In a colonial situation, resistance is evaluated not according to the ethical ideology of human life but according to the contribution it makes to the opening of historical possibilities. Amilcar Cabral notes, “Resistance is the following: to destroy one thing for the sake of constructing another thing.” This terse statement is instructive because liberal humanists think of colonialism as a malleable arrangement that can be re-jigged to allow for a better outcome. Cabral brooks none of this. He identifies the inertia of colonialism that has to be destroyed, not merely reformed, to emancipate the colonized. It is because liberal humanists think that the possibility for life remains intact under colonialism that they are unable to appreciate the fight for such a life waged by the colonized.

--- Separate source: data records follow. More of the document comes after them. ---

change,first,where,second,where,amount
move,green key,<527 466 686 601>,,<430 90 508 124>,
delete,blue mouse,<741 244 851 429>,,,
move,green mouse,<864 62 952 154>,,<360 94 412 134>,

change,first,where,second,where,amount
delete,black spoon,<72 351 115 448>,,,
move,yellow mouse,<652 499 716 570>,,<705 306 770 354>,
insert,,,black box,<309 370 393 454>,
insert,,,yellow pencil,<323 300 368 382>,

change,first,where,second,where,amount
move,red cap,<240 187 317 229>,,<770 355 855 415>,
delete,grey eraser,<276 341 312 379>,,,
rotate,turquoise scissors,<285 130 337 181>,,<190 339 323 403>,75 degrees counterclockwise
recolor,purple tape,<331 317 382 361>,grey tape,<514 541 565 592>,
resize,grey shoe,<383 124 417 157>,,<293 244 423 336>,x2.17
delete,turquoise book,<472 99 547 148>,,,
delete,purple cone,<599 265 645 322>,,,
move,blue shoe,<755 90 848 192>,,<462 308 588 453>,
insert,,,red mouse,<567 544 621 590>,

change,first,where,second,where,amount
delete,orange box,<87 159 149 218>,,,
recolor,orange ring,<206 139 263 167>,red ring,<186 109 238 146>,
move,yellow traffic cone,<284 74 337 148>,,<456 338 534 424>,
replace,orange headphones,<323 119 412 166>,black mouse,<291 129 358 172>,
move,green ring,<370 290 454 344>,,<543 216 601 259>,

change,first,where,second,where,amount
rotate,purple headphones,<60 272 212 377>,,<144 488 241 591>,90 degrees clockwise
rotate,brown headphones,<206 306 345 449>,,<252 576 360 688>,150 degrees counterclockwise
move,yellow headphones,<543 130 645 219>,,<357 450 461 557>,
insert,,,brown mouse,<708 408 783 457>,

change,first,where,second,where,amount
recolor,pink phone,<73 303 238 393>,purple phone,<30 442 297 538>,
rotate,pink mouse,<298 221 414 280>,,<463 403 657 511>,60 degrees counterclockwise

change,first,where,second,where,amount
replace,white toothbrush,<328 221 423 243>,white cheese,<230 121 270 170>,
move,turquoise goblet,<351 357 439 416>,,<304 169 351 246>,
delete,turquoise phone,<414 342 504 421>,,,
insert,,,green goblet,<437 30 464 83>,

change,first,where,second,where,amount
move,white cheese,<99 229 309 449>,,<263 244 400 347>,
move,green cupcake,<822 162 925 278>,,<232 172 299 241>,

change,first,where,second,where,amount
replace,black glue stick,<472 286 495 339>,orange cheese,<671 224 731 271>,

That’s why it is so clarifying to read Cabral’s searing words on the objective of national liberation:

“At the end of the day, we want the following: concrete and equal possibilities for any child of our land, man or woman, to advance as a human being, to give all of his or her capacity, to develop his or her body and spirit, in order to be a man or a woman at the height of his or her actual ability. We have to destroy everything that would be against this in our land, comrades. Step by step, one by one if it be necessary – but we have to destroy in order to construct a new life…our work is to destroy, in our resistance, whatever makes dogs of our people – men or women – so as to allow us to advance, to grow, to rise up like the flowers of our land, whatever can make our people valued human beings.”